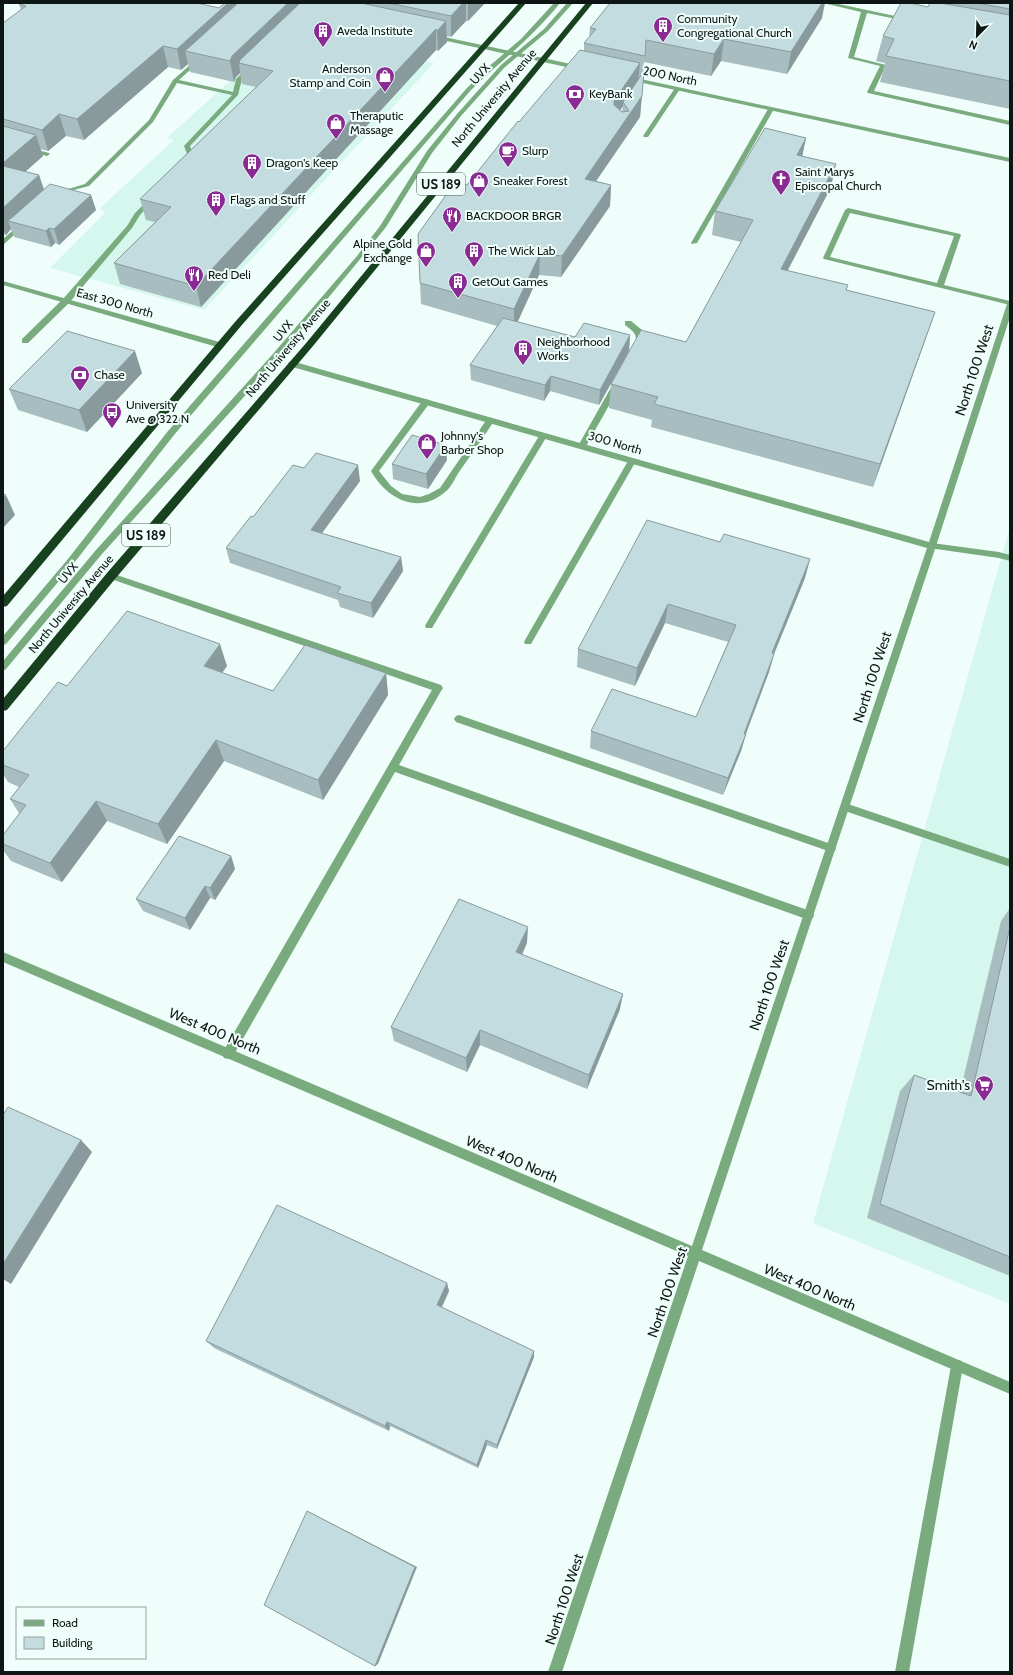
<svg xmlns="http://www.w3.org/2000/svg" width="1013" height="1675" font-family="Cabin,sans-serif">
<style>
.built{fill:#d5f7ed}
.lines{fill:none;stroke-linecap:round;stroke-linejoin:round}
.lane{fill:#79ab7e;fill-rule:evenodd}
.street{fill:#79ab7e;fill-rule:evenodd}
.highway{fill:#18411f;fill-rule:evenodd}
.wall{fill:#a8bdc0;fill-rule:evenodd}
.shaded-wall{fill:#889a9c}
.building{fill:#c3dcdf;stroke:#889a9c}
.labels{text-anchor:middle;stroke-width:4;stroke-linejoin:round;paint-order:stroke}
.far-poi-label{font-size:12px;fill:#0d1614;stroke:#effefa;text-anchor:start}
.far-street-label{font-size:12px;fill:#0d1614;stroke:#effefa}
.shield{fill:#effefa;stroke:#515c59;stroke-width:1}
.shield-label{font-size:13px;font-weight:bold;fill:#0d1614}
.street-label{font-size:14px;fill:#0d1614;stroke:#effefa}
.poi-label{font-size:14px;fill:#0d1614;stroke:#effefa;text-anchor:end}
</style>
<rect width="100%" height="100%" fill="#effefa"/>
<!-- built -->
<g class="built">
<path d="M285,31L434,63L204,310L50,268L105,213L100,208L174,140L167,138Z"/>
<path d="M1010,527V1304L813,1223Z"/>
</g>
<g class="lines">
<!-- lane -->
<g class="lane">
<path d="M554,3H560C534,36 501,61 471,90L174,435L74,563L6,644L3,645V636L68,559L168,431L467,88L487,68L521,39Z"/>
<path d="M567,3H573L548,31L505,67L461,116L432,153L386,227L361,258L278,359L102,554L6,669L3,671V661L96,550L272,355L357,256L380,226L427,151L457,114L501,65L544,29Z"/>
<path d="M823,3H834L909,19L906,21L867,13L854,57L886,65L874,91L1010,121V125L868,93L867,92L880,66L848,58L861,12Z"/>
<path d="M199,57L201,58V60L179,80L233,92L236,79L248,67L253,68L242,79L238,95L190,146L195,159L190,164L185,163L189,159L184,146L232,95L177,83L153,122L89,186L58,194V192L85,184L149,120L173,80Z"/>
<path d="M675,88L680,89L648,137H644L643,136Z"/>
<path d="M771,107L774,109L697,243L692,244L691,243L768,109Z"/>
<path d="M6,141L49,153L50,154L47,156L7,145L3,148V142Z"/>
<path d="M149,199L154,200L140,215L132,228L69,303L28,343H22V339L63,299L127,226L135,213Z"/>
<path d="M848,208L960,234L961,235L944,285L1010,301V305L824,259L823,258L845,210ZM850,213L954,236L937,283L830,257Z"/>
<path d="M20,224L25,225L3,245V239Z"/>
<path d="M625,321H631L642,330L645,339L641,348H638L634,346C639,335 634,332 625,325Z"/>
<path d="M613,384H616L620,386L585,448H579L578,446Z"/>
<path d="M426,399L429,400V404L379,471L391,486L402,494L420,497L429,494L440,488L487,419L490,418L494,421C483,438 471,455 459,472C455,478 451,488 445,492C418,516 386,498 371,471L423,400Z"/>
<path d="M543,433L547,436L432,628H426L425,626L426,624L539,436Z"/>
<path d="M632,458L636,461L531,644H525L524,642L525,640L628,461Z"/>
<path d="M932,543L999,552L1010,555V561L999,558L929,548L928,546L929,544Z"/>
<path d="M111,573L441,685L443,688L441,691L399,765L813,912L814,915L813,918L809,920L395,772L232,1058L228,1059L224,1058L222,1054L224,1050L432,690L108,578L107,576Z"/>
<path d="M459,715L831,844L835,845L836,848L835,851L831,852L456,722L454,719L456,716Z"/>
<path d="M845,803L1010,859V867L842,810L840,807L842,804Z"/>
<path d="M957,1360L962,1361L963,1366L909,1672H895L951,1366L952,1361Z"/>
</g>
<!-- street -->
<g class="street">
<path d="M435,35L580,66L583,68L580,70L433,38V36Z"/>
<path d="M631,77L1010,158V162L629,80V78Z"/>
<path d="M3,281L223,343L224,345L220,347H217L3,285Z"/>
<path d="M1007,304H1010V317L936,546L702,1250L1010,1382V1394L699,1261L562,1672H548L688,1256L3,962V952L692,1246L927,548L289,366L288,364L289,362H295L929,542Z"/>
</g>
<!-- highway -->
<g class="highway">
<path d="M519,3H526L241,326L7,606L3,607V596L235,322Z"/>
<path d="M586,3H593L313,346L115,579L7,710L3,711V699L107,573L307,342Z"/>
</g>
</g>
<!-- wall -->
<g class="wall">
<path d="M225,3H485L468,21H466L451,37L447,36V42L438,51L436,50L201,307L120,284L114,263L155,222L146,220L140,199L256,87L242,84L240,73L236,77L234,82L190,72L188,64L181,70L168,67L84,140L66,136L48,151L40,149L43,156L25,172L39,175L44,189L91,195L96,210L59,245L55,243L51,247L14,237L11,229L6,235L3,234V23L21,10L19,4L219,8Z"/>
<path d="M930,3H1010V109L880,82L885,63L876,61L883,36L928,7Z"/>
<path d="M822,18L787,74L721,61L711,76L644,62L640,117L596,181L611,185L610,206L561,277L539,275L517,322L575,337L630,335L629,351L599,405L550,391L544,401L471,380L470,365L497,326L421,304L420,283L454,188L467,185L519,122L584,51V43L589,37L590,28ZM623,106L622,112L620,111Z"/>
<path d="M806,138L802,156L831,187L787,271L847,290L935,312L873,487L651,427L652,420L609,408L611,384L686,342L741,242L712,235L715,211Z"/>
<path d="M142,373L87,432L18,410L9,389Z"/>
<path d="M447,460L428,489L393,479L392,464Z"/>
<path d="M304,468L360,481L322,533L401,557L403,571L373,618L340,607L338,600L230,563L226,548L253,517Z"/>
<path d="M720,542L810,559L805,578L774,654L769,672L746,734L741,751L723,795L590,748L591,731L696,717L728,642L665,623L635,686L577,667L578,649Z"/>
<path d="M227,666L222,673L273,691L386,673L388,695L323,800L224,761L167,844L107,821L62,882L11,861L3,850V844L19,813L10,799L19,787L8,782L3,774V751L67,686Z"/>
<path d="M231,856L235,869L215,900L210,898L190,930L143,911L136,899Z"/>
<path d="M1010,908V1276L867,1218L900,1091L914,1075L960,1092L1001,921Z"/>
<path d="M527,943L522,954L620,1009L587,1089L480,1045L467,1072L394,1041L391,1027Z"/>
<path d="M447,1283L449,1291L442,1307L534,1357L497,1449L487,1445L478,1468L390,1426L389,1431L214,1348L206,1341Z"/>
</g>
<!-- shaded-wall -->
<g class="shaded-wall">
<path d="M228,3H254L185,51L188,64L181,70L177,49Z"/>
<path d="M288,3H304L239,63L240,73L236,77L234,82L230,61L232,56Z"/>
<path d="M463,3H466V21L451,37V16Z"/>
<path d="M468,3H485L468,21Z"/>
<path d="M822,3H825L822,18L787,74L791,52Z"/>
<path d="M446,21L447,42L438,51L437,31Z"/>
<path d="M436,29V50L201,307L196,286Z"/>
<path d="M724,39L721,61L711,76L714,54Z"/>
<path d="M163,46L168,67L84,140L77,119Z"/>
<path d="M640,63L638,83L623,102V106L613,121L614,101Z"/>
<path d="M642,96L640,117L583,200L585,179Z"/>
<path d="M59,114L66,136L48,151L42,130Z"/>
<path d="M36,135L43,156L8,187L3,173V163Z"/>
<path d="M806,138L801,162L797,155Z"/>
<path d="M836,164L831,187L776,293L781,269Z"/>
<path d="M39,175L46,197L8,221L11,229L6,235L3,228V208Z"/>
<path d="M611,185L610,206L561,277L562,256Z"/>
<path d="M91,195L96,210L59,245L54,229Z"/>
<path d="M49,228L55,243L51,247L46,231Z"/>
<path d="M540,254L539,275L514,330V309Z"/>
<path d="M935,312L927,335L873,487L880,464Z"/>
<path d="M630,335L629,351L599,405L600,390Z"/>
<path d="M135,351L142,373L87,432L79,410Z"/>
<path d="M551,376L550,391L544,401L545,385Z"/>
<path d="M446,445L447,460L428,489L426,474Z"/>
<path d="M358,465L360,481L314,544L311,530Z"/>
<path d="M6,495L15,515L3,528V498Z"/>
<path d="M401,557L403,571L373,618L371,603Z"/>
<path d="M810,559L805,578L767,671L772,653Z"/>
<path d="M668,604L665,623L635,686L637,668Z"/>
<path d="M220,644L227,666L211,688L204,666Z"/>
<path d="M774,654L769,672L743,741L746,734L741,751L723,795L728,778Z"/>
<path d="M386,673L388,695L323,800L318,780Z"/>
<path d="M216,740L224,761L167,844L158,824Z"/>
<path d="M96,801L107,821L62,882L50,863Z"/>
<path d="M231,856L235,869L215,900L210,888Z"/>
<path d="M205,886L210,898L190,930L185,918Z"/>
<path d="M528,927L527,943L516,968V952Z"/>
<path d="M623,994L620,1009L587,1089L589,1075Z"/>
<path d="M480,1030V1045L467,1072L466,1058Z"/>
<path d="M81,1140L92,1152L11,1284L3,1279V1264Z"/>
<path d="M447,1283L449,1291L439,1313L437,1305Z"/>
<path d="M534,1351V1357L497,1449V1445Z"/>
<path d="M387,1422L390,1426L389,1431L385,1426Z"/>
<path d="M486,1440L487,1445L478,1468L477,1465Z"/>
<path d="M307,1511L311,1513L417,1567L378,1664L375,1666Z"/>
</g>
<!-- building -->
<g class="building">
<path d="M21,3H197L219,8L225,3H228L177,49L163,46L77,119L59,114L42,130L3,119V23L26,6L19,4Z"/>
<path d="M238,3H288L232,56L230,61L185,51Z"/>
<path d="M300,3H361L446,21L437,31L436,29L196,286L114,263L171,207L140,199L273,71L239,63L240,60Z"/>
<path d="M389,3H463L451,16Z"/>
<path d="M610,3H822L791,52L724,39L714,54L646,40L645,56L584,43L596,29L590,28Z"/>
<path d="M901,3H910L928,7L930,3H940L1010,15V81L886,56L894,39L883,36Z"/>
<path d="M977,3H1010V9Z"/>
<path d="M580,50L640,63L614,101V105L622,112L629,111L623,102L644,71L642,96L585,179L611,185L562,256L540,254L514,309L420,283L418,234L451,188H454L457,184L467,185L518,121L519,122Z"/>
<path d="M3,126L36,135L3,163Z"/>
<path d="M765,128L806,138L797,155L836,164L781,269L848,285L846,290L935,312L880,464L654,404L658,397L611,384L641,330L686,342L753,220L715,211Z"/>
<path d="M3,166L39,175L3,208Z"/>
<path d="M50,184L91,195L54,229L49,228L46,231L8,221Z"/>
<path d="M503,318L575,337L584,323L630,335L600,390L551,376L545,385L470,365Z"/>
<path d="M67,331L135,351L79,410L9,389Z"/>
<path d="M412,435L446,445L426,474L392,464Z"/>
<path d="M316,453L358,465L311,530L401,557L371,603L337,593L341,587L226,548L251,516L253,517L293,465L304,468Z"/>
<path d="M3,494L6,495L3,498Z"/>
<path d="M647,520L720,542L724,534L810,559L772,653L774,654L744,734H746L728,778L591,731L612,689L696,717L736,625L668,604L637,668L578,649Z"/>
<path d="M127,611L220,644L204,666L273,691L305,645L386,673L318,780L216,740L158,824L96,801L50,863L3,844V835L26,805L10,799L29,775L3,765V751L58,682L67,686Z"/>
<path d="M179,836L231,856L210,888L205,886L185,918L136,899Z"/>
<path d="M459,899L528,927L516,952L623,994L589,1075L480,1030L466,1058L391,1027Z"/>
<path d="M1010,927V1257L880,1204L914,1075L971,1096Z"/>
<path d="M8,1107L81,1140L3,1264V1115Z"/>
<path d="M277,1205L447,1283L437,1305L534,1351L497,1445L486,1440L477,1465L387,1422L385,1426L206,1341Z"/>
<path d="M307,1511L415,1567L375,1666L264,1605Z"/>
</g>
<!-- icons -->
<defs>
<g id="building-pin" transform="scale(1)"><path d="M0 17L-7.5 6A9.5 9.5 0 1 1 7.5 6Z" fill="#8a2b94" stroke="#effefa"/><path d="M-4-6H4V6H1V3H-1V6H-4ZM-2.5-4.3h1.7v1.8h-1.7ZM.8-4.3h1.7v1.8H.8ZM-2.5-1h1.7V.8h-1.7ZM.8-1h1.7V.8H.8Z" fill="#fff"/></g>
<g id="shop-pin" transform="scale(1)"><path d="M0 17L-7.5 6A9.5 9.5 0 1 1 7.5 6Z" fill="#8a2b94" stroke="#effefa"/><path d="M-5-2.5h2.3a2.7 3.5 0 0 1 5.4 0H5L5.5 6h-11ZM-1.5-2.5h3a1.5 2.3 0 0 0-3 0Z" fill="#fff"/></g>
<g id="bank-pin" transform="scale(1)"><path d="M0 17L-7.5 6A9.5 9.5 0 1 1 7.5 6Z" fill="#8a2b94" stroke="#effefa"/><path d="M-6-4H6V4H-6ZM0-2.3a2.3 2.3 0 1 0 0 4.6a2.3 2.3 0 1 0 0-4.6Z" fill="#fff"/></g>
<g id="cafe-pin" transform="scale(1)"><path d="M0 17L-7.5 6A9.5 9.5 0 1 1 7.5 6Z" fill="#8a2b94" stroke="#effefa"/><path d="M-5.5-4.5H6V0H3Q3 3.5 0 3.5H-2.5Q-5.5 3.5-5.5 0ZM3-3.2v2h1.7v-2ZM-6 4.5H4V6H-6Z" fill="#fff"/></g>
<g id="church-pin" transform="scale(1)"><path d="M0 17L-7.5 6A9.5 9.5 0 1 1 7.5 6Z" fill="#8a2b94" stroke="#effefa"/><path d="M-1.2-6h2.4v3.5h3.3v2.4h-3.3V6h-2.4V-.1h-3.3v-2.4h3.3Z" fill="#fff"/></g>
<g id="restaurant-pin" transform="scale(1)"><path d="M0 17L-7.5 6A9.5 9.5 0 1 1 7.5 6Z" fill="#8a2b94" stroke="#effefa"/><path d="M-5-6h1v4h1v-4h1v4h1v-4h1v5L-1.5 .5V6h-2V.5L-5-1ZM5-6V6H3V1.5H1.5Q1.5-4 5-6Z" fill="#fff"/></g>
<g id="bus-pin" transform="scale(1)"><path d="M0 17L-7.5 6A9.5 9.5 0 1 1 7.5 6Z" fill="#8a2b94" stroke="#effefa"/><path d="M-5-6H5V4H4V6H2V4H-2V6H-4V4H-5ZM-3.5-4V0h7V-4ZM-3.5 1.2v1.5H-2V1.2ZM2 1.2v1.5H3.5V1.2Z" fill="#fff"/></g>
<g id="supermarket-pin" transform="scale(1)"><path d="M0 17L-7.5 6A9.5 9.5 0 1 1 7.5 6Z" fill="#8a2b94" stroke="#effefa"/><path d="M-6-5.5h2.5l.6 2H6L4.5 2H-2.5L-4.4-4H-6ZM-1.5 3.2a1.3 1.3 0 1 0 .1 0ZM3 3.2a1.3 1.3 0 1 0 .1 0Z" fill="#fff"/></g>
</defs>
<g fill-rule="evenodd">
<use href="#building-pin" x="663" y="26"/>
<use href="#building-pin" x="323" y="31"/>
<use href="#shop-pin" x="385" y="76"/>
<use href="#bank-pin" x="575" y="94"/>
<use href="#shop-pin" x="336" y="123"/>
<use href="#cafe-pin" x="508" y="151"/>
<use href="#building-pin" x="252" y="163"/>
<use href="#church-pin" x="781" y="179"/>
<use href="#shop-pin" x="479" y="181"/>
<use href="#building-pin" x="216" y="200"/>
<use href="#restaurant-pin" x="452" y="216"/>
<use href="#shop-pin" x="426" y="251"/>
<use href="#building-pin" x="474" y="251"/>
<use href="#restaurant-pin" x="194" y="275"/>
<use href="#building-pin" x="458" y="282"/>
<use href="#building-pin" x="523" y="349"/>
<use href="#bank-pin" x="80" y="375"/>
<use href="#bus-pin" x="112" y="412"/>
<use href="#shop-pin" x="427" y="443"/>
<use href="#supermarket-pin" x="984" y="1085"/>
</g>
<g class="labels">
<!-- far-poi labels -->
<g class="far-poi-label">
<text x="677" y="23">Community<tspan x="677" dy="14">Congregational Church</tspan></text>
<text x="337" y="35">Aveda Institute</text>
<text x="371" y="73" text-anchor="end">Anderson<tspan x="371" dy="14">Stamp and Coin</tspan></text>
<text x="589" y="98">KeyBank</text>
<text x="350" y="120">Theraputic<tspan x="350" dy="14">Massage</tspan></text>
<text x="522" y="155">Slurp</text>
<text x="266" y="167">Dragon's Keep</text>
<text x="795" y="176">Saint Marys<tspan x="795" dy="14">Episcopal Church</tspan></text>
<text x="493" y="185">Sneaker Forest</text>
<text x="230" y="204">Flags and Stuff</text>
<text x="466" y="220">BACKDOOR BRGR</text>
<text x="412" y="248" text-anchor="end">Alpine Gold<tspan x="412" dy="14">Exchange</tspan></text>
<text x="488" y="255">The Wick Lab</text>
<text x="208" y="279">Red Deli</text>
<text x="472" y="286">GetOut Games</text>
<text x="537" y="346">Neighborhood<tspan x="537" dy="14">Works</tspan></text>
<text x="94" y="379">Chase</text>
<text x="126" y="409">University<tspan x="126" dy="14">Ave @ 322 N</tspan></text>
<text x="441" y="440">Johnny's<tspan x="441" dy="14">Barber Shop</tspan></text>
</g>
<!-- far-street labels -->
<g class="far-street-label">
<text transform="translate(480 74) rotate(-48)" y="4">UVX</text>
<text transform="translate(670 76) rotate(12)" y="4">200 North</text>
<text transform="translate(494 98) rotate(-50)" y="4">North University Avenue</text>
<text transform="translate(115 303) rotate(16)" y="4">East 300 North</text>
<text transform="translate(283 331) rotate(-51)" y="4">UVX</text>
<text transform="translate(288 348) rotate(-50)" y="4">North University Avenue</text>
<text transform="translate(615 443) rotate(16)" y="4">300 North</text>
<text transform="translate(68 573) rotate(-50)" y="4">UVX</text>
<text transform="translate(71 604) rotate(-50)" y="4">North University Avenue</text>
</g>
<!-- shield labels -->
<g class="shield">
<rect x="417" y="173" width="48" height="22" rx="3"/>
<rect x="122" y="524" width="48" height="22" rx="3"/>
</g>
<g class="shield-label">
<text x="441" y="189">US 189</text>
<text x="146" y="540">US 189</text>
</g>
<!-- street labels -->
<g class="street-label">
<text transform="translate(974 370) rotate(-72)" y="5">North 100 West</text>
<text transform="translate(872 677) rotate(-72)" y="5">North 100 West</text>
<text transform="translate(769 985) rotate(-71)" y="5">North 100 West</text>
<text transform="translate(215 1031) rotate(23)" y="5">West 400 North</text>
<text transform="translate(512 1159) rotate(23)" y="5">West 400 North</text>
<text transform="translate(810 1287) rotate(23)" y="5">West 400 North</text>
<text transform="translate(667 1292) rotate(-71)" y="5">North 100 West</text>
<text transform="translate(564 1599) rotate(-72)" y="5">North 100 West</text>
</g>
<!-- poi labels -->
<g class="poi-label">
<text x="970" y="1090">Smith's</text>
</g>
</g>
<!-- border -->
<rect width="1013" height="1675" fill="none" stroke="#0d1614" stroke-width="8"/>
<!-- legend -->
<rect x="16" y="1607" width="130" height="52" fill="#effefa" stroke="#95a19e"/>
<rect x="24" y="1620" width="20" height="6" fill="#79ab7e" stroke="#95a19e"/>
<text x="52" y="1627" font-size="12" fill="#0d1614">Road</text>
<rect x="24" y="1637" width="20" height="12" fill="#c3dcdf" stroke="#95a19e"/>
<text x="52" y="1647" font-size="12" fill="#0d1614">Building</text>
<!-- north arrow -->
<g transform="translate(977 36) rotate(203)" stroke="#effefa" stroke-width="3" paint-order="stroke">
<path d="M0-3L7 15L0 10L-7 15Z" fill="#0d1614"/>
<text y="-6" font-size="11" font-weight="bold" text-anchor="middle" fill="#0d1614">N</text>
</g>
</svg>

***

→ **What is being asked**: If a line of the records holds the word "rule", count it; report only the total.

→ **Completed exercise**: 5